- **WHAT THE TASK ASKS**
Take every line containing "Eddy" out of the records.

- **EXERCISE DATA**
————————
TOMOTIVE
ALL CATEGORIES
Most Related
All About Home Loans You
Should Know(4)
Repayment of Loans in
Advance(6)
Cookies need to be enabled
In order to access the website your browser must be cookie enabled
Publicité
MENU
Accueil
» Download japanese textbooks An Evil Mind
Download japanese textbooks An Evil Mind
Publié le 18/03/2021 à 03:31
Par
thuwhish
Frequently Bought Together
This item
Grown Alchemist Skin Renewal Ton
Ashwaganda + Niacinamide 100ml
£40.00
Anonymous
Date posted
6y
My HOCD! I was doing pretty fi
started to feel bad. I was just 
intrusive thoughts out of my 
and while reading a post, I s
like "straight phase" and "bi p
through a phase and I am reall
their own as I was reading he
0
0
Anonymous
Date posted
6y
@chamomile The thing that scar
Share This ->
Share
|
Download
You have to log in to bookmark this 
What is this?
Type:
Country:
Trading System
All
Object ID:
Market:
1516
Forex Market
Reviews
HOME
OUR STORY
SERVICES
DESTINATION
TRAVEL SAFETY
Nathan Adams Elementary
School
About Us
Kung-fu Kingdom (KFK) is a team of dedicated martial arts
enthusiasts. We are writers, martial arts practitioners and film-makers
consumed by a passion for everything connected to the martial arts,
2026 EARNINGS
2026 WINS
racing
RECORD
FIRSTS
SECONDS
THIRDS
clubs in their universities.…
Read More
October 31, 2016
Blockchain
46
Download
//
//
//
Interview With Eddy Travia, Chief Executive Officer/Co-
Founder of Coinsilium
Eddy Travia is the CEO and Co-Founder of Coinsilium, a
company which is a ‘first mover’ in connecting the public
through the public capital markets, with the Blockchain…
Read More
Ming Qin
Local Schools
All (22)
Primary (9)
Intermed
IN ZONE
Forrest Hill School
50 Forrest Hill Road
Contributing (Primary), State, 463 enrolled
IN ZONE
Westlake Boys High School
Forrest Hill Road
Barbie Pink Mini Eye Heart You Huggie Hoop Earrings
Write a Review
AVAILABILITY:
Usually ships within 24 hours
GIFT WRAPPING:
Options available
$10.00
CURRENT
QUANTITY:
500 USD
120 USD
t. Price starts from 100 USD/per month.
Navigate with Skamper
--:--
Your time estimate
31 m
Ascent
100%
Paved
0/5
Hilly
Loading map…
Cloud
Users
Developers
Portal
————————
- **EXERCISE RESULT**
Interview With Eddy Travia, Chief Executive Officer/Co-
Eddy Travia is the CEO and Co-Founder of Coinsilium, a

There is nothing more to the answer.